# TASK DIRECTIONS
Repeat the records below word for word, but start at the line that contains "left ankle: (805, 1171)", stop after the last line, and include nothing else.

# DATA EXTRACTS
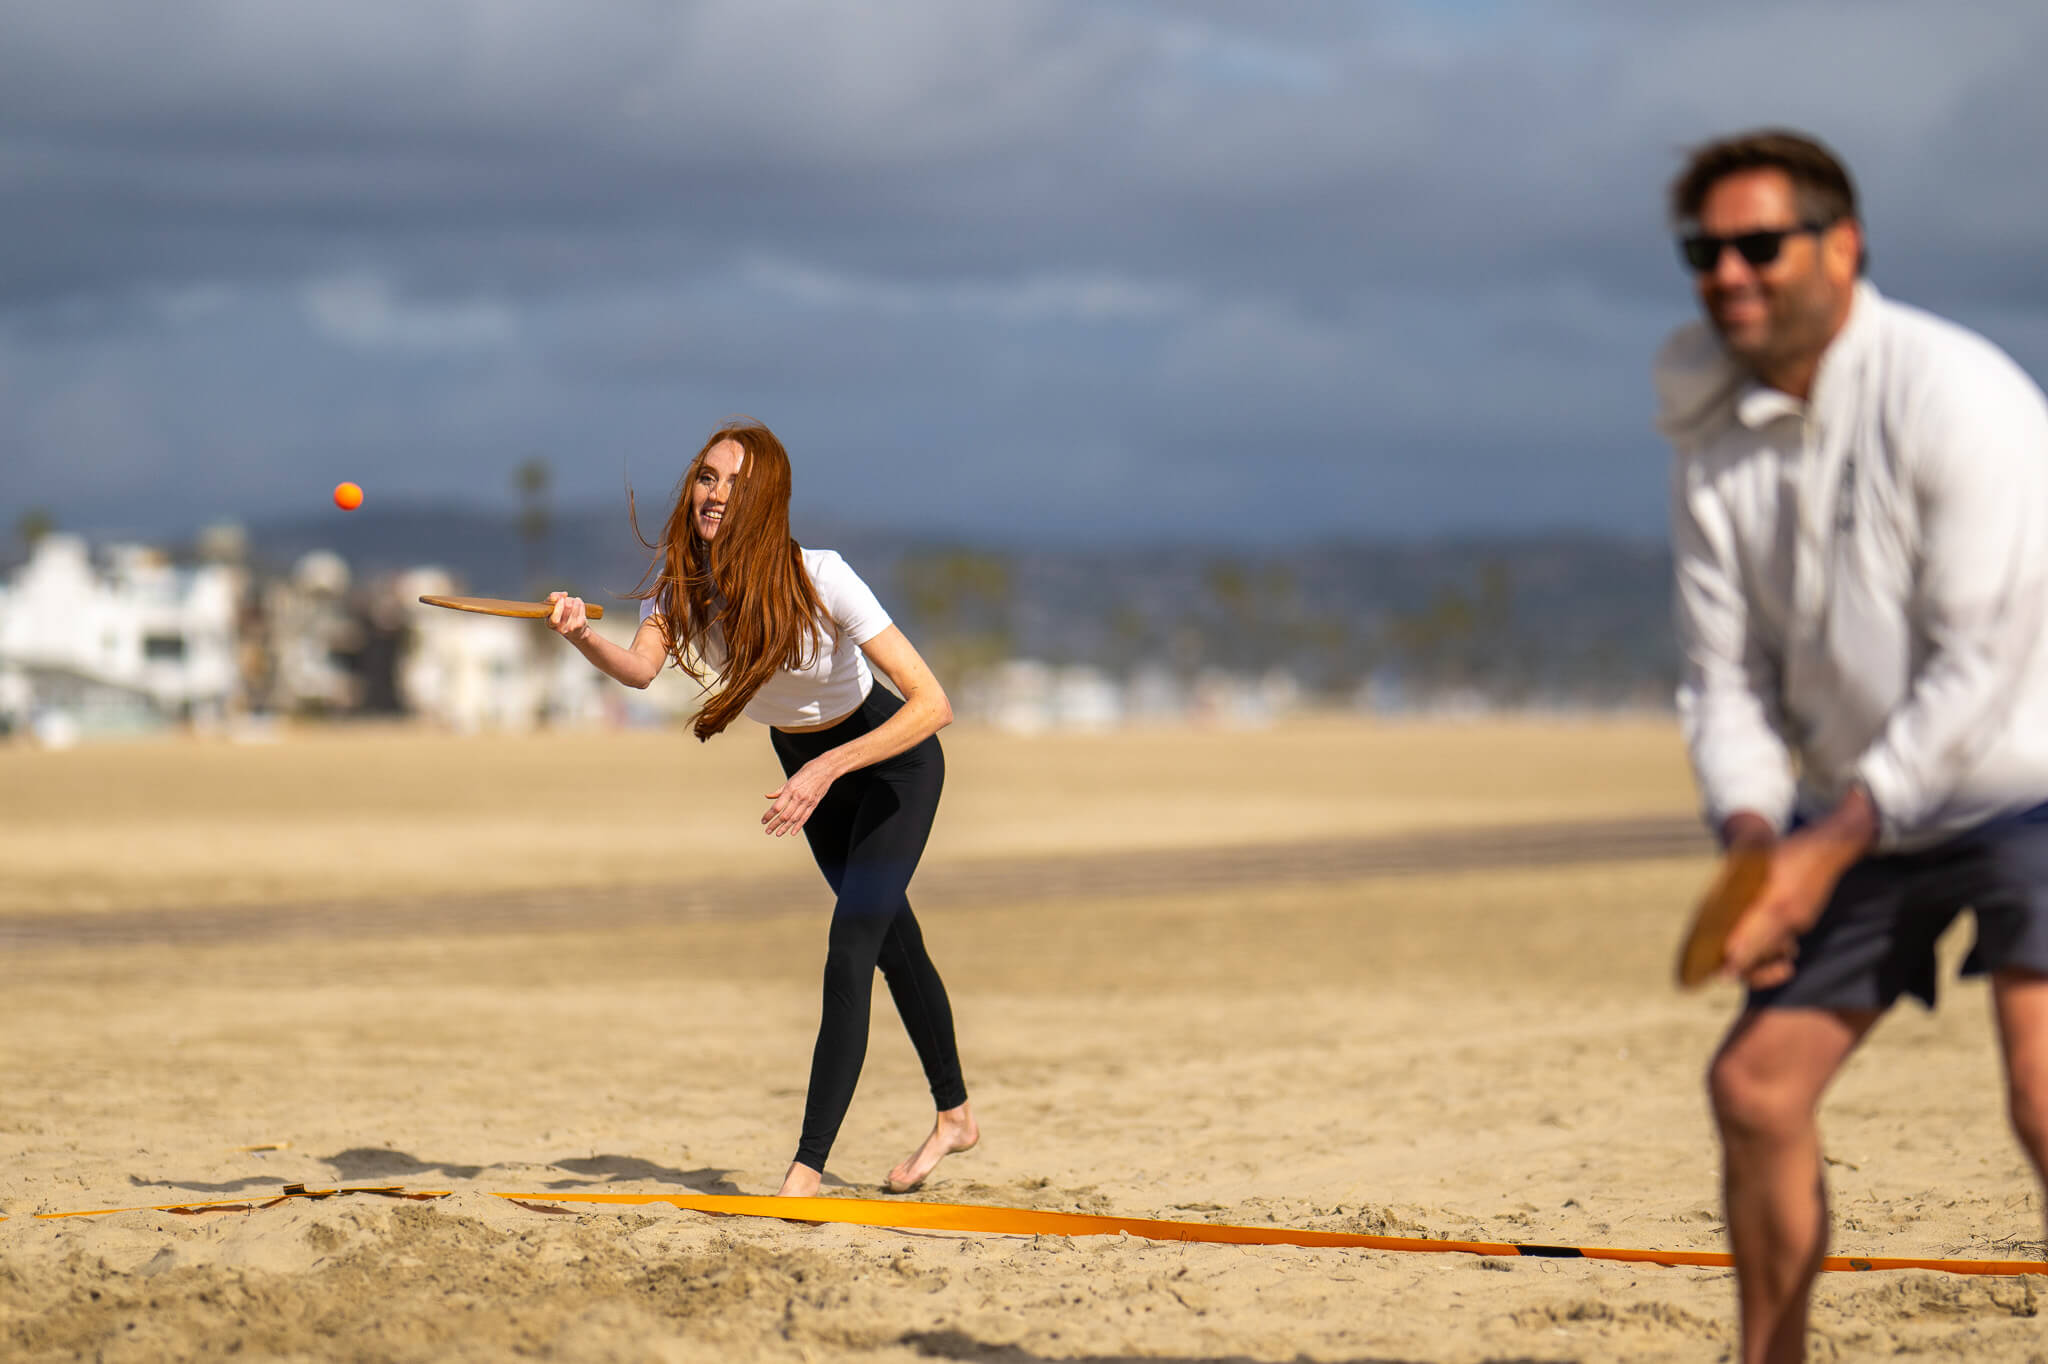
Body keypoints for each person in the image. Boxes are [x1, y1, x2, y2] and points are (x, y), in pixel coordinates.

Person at [1654, 128, 2048, 1363]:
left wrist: (1822, 848)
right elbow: (1722, 677)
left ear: (1840, 246)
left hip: (2027, 782)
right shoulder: (1712, 435)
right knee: (1752, 1088)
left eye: (1758, 245)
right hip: (1857, 811)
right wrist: (1754, 845)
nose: (1728, 274)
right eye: (1704, 253)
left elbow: (1981, 661)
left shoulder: (1956, 392)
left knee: (2042, 1088)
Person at [544, 420, 977, 1198]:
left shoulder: (822, 577)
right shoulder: (681, 588)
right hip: (806, 766)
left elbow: (932, 704)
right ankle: (956, 1118)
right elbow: (639, 670)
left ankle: (805, 1171)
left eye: (736, 485)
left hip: (891, 763)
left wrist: (826, 769)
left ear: (767, 501)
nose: (715, 495)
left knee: (852, 945)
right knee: (890, 941)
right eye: (707, 477)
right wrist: (580, 636)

# YOUR RESPONSE
left ankle: (805, 1171)
left eye: (736, 485)
left hip: (891, 763)
left wrist: (826, 769)
left ear: (767, 501)
nose: (715, 495)
left knee: (852, 945)
right knee: (890, 941)
right eye: (707, 477)
right wrist: (580, 636)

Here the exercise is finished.